It is quite common these days to hear of sensitive information being lost when laptops are either stolen or lost. Rarely does a month go by without an organisation revealing the loss or theft of a laptop brimming with sensitive data. Full disk encryption, or FDE, is the preferred mechanism to address this threat.
As the name implies, the technology lets IT encrypt the entire hard drive so that sensitive data is protected, no matter where it resides. But unfortunately, FDE adoption comes at a price: complex and costly deployments, additional licensing fees, and one more application for IT to support.
The adoption of a new standard called OPAL aims to remedy some of the pain areas of software based FDE.
The need for FDE
All operating systems be it Mac Os, Linux or even Windows have some built-in support for file system level encryption. While file encryption is still better than encryption, it still leaves encryption at the hands of the user. There are still some fundamental questions that remain unanswered-
Did the employee put all sensitive data into that target folder? Was anything left in caches or temporary directories?And perhaps most critical, without FDE, if a device is stolen or lost, how do you definitively know that all of the sensitive information it contained was encrypted?
Software-based FDE products, the data on the drive can only be accessed when the operating system is booted and the encryption keys unlocked. But the technology isn’t perfect–software-based FDE also has drawbacks.

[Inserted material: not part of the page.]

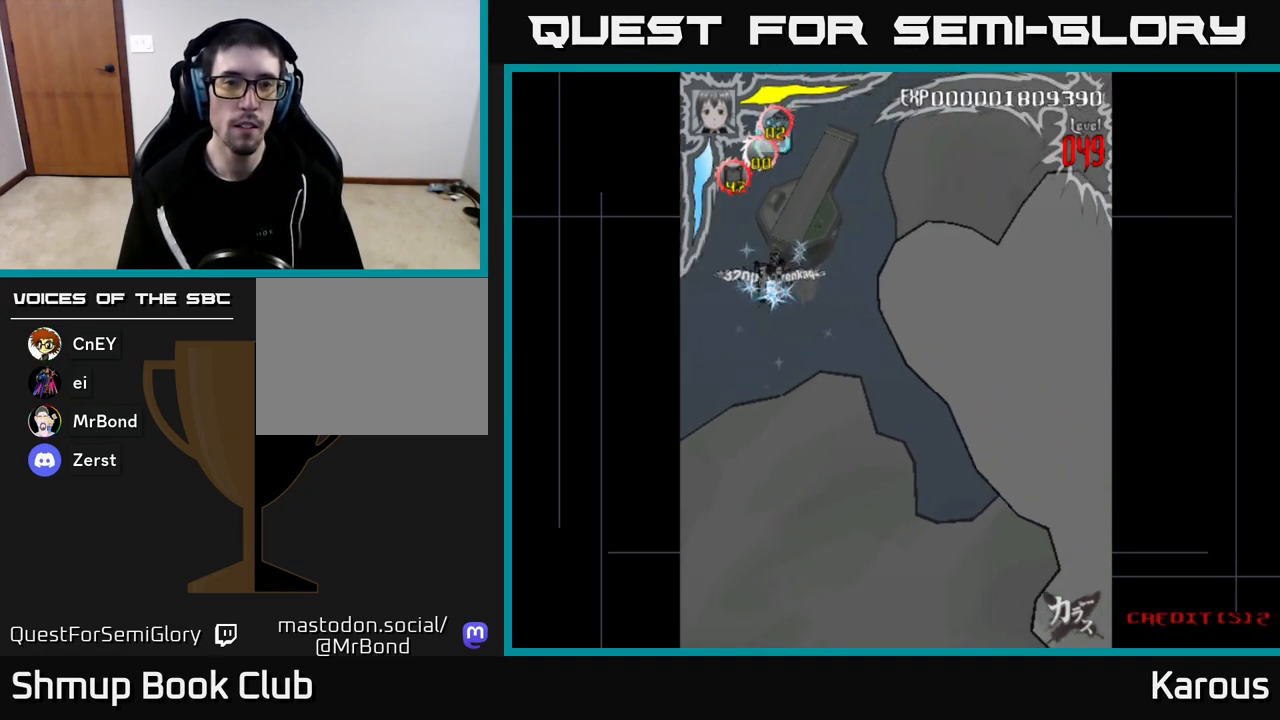
{"buttons": ["DPAD_DOWN"], "left_stick": "center", "right_stick": "center", "events": [[117, "DPAD_UP", "down"], [217, "DPAD_UP", "up"], [233, "B", "down"], [333, "B", "up"], [400, "DPAD_DOWN", "down"]]}
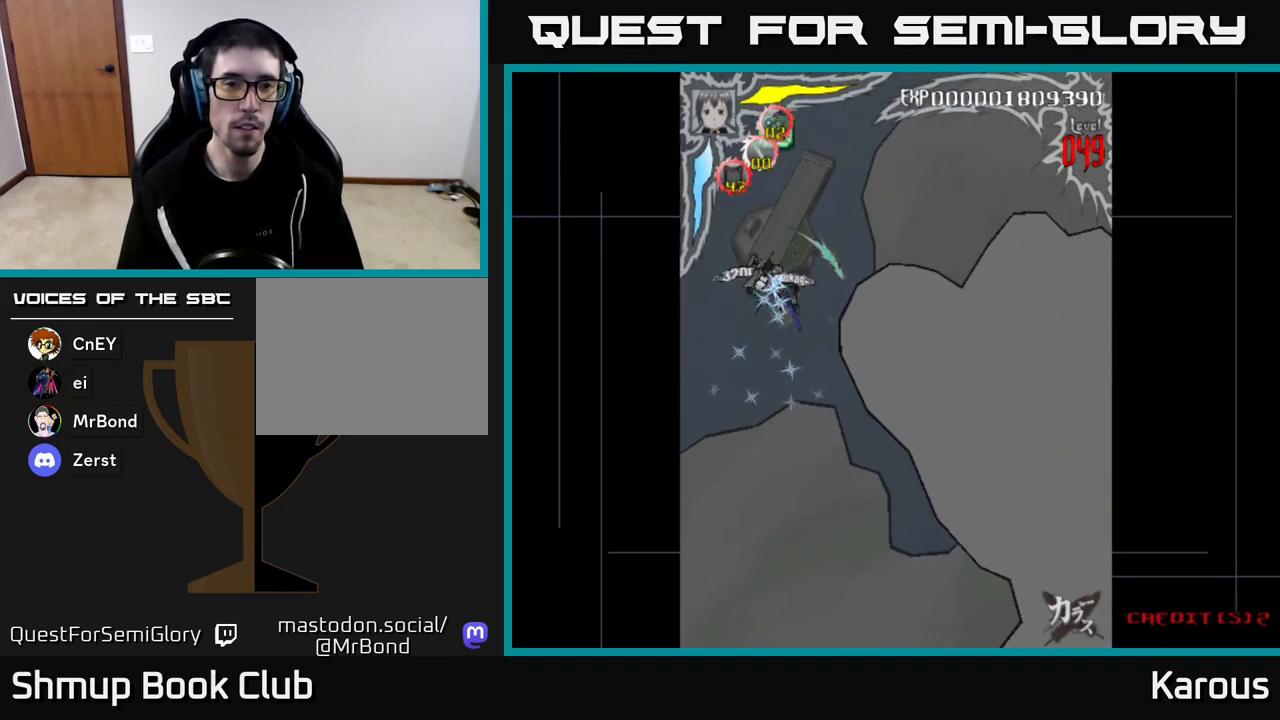
{"buttons": [], "left_stick": "center", "right_stick": "center", "events": [[67, "DPAD_DOWN", "up"], [117, "DPAD_UP", "down"], [250, "DPAD_RIGHT", "down"], [300, "DPAD_UP", "up"], [433, "DPAD_RIGHT", "up"]]}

Software FDE products are OS dependant, most software don’t support Linux or Mac OS X. The encryption process is dependant on the processing power and therefore the encryption process could slow down a machine. Also encryption keys are stored in the computer’s memory, which makes them vulnerable to a class of cold-boot attacks, where keys can be recovered from the RAM
The OPAL standard
In January 2009, the Trusted Computing Group released the final specification of the Opal Security Subsystem Class, a standard for applying hardware-based encryption. Hardware based encryption has the following advantages:
- It is not OS dependant
- The encryption process is moved to dedicated processors, thereby reducing the load on the system’s CPU
- The encryption/decryption keys are stored in the hard-drive controller and never sit in the system’s memory, making “cold boot” attacks ineffective.
- Hardware-based FDE also simplifies the key escrow dilemma–that is, the need to manage encryption keys. The keys used by the hard drive can be unlocked only by a passphrase entered during the pre-boot sequence. The passphrase is sent to the hard drive controller before the OS boots, so the keys never leave the hard drive’s hardware. Also, multiple passphrases can be configured to unlock those keys.
The only issue that could work against hardware based FDE is the inability to build custom encryption algorithms or have variable strength keys, which is currently possible with software-based FDE’s.
Pre-requisites to implementing a Hardware based FDE
Without an integrated management infrastructure, enterprise deployment and support of Opal-compliant hard drives will be a nightmare. There are a few key features that are essential.
Organizations must manage boot passwords and password resets. If an employee leaves, becomes unavailable, or just forgets the password, IT needs a way to access the data on the drive. Conversely, if an IT administrator leaves, the organization must be able to change admin accounts.
In Conclusion
Organizations with global software FDE deployments are not likely to abandon their existing installations as it will take time for companies to swap in laptops with Opal-compatible drives.
In contrast, on the manufacturing side, vendor support for hardware-based FDEs is good. In the last six months, Fujitsu, Hitachi, and Samsung have debuted Opal-compliant drives, and system vendors Dell and Lenovo are shipping laptops with Opal-based drives.
So it appears that hardware based FDE’s have some inherent advantages that are too compelling to ignore and therefore could eventually be widely used.